More troops were required and in the shape of my esteemed brother in law, Mr Terry Abbott and a very good friend Norman Drewitt I found them. Also Karen driving to Tesco at 7am every morning to keep us supplied with fresh boxes was crucial.
So we worked and worked, and on Thursday evening, having rented another small unit, we finally saw the light at the end of the tunnel. The packing did become a little frenzied towards the end and box labelling went out the window, but needs must. Good thing too as we had to be out of Melrose by lunch time the following day.
So on Friday morning we took the cats over to the cattery that was to be their home for the next eight weeks or so. Dismantled  the bed and took it with the last few bits down to the store. Even then, when we finally packed the car to leave we could barely get it all in.

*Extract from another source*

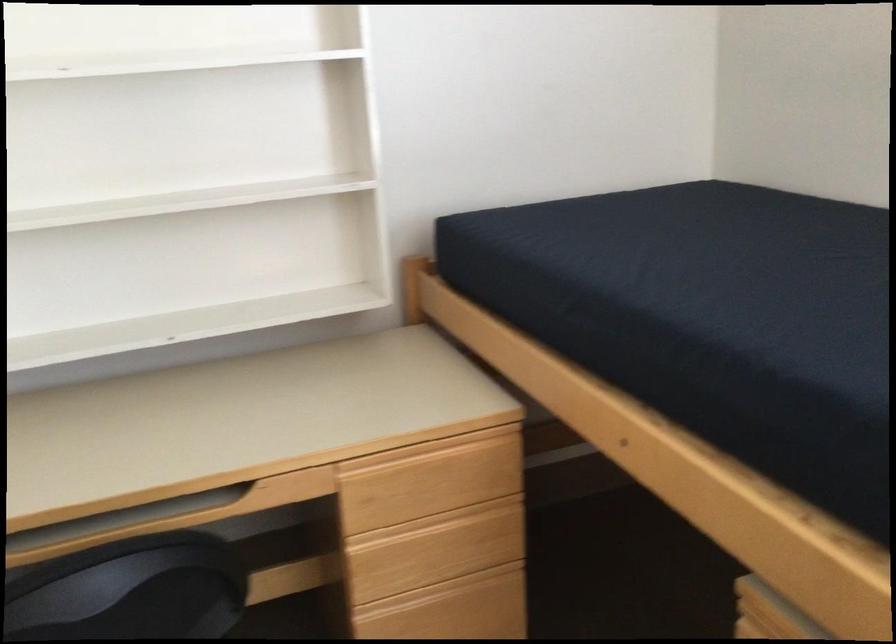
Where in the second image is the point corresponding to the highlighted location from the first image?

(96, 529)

But it was done, we were out, with about an hour and a half to spare, and it wouldn't have happened without the help of Norman, Terry and Mr. Colin Newton who drove the van for the large pieces of furniture at the beginning and looking after our bicycles and a double mattress that wouldn't fit in storage.
Well that's it we are now homeless and will spend the next part of this adventure dossing with various friends and relatives. I hope were not going to be too much of a nuisance.